TASKS TO PERFORM:
1. Answer these questions about the application security text.
(a) Which characters does the output encoding example convert into safe HTML entities?
(b) What was the category "Vulnerable and Outdated Components" formerly known as?
(c) What is the first typical example given for security misconfiguration?
2. Reproduce part of the application security text word for word. Begin at the words "- Use prepared", and stop after "technical setup mistakes.".
3. Write what follows the last sentence of the application security text.

Start of EXERCISE TEXT

Mitigation Strategies:
- Validate all user inputs with allowlists rather than blocklists
- Apply output encoding (e.g., converting < and > into safe HTML entities)
- Use prepared statements, parameterized queries, or stored procedures
- Sanitize inputs for AI/ML models and implement prompt validation
- Follow secure coding guidelines built into modern frameworks and languages
4. Insecure Design
Risk Level: High
Insecure design highlights fundamental flaws in application architecture and design patterns. In today’s accelerated development cycles, rushed architectural decisions often introduce weaknesses that cannot be fixed later with simple implementation changes. Unlike security misconfigurations, this category focuses on systemic design issues rather than technical setup mistakes.
Common Issues: insufficient threat modeling, overly permissive API structures, and weak validation of business logic.
Mitigation Strategies:
- Incorporate threat modeling early in the design phase
- Follow security‑by‑design principles and proven secure design patterns
- Conduct regular architecture reviews using established frameworks
- Apply least privilege principles to all design decisions
- Standardize secure design guidelines and enforce review processes
5. Security Misconfiguration
Risk Level: High
Security misconfiguration happens when systems are not properly secured, maintained, or monitored. In 2025, the complexity of cloud services, container orchestration, and large‑scale integrations has made misconfigurations a widespread threat.
Typical Examples: exposed cloud storage, default credentials left active, overly permissive Cross‑Origin Resource Sharing (CORS) policies, and unnecessary services enabled in production environments.
Mitigation Strategies:
- Use infrastructure‑as‑code with predefined security baselines
- Perform frequent security audits and automated configuration scans
- Leverage configuration management tools with integrated security controls
- Configure CORS properly for API endpoints
- Adopt hardening guides and enforce secure configuration standards
6. Vulnerable and Outdated Components
Risk Level: High
Formerly known as “Using Components with Known Vulnerabilities,” this risk involves using outdated libraries, frameworks, or dependencies with security flaws. With AI speeding up code reuse and increasing dependency chains in 2025, the risk has escalated. Supply chain attacks targeting widely used libraries make this category especially dangerous.

End of EXERCISE TEXT
Start of INFORMATION PROVIDED

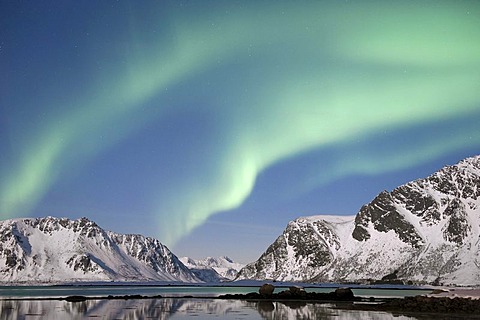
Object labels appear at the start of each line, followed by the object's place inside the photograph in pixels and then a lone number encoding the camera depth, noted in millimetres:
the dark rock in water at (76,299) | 127188
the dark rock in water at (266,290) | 145875
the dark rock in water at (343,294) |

End of INFORMATION PROVIDED

YOUR WRITTEN ANSWERS:
1.
(a) < and >
(b) "Using Components with Known Vulnerabilities"
(c) Exposed cloud storage

2.
- Use prepared statements, parameterized queries, or stored procedures
- Sanitize inputs for AI/ML models and implement prompt validation
- Follow secure coding guidelines built into modern frameworks and languages
4. Insecure Design
Risk Level: High
Insecure design highlights fundamental flaws in application architecture and design patterns. In today’s accelerated development cycles, rushed architectural decisions often introduce weaknesses that cannot be fixed later with simple implementation changes. Unlike security misconfigurations, this category focuses on systemic design issues rather than technical setup mistakes.

3.
Mitigation Strategies:
- Maintain a Software Bill of Materials (SBOM) to track dependencies
- Use security scanners and automated tools like Dependabot to detect vulnerabilities
- Integrate automated dependency scanning into CI/CD pipelines
- Apply timely patches and conduct regular security assessments
- Consider private package repositories for critical dependencies
7. Identification and Authentication Failures
Risk Level: High
This category covers weaknesses in authentication mechanisms, where attackers exploit flaws to steal credentials, hijack sessions, or impersonate users. In 2025, common tactics include credential stuffing, password spraying, and advanced session hijacking.
Mitigation Strategies:
- Enforce multi‑factor authentication across critical systems
- Use secure session management with proper timeouts and token handling
- Apply rate limiting and lockout policies to stop brute force attempts
- Monitor authentication activity for anomalies and use adaptive authentication
- Enforce strong password policies or adopt passwordless authentication methods
8. Software and Data Integrity Failures
Risk Level: Medium‑High
This category addresses attacks targeting software supply chains, unauthorized code changes, and compromised CI/CD pipelines. Unlike traditional malware, these breaches often exploit legitimate update or deployment processes.
Examples: malicious code injections during builds, tampered software updates, or unauthorized production modifications.
Mitigation Strategies:
- Implement code signing and verification for all software releases
- Secure CI/CD pipelines with strict access controls and continuous monitoring
- Adopt immutable infrastructure and automated deployments when possible
- Monitor codebases for unauthorized changes and maintain full audit logs
- Use software composition analysis (SCA) and integrity validation tools
9. Security Logging and Monitoring Failures
Risk Level: Medium
Security logging and monitoring failures occur when organizations lack effective systems to detect, alert, and respond to threats. Without proper visibility, attackers can remain undetected for long periods, leading to data theft, operational disruption, or financial loss. Another critical risk arises when sensitive data, such as passwords or payment card numbers, is accidentally logged, giving attackers easy access if logs are compromised.
Mitigation Strategies:
- Enable detailed logging across all application and infrastructure layers
- Use log analysis platforms and SIEM (Security Information and Event Management) tools for automated threat detection
- Configure real‑time alerting systems to flag suspicious activity immediately
- Mask or exclude sensitive data from logs to prevent leakage
- Establish baseline behavioral patterns to improve anomaly detection
10. Server-Side Request Forgery (SSRF)
Risk Level: Medium
Server‑Side Request Forgery (SSRF) attacks manipulate applications into sending unintended requests to internal systems. In cloud‑based infrastructures, SSRF poses heightened risks by potentially exposing metadata services, internal APIs, or private network resources. Attackers may use SSRF for reconnaissance, scanning internal ports, bypassing firewalls, or escalating attacks deeper into the environment.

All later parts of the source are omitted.